RenewableUK, the country’s leading renewable energy trade association launched a national campaign today to highlight the importance of investing in improvements to the UK’s port facilities.

The previous Government pledged £60m towards upgrading the infrastructure around ports to enable wind turbine manufacturing in this country, crucial for delivering Round 3 offshore wind projects. However, the fund could now be scrapped as part of the Coalition’s Spending Review in October and RenewableUK is warning this could mean the UK loses out on 50,000 new jobs as manufacturers look to base their offshore wind operations outside the UK.

The campaign has received cross-party support from Charles Kennedy former Liberal Democrat leader, Alan Whitehead (Labour MP) and Peter Aldous (Conservative MP), who are co-sponsoring an Early Day Motion in the House of Commons today on the subject. Greenpeace has also joined the campaign, raising awareness of the issue to its membership and encouraging activists to lobby their local MPs in affected areas.

RenewableUK has stressed that decisions on new port infrastructure must be taken in the next six-twelve months if the UK is to take advantage of the manufacturing and supply chain opportunities offered by the Round 3 projects.

Dr Gordon Edge, Director of Policy at RenewableUK said:

“This Government has pledged to be the greenest ever, committing itself to re-balancing the economy to create low carbon jobs and tackling the dual challenge of climate change and energy security.
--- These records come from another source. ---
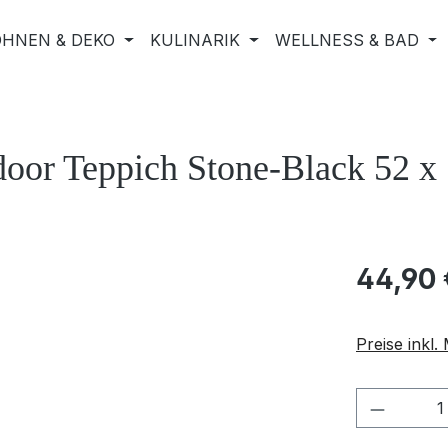
HNEN & DEKO
KULINARIK
WELLNESS & BAD
door Teppich Stone-Black 52 x
44,90 
Preise inkl
Produkt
We have a once-in-a-generation opportunity to become a world-leader in offshore wind but if we fail to capitalise on the lead we have in this sector, those jobs will be lost to rival countries already competing with us to attract offshore wind manufacturers.

“We are urging the Government to make the important distinction between current spending and investment, as the infrastructure spending will ultimately deliver mass employment and business benefits at a local and regional level. We are looking at 50,000 jobs in wind turbine and component manufacturing over the next decade.”

Rt Hon Charles Kennedy MP, said:

“I have always believed very strongly in the potential of renewables to rejuvenate the UK’s economy – particularly in old industrial areas, in which many of the ports eligible for this funding lie. The possibility of building our own home-grown industry should not be passed up.”

Louise Hutchins, Climate Change Campaigner, at Greenpeace said:

“Offshore wind energy is a huge resource that the UK must embrace. It will provide thousands of jobs and help us to reduce climate change emissions. But we’ll miss this opportunity without the right Government support. Making sure that our ports and harbours are capable of handling this new cutting edge industry is vital to unlocking the investment needed. Greenpeace joins with RenewableUK in calling on the Government to retain the funding for the Offshore Wind Infrastructure Competition. If this Government wants to be seen as the greenest ever, then they’ve got to provide the appropriate investment for offshore wind. Anything else would be a failure”

After the last Government’s announcement of the Offshore Wind Infrastructure Fund, Siemens and GE followed with their own announcements committing to a UK manufacturing presence, demonstrating the very clear link between Government support and industry action.

The UK currently has more offshore wind installed, in construction and planned than any other country in the world. With the right investment, this sector is expected to grow significantly over the coming years. The industry estimates that by 2030 we could have nearly 50GW of installed offshore wind capacity or the equivalent of more than half of the UK’s current annual electricity consumption.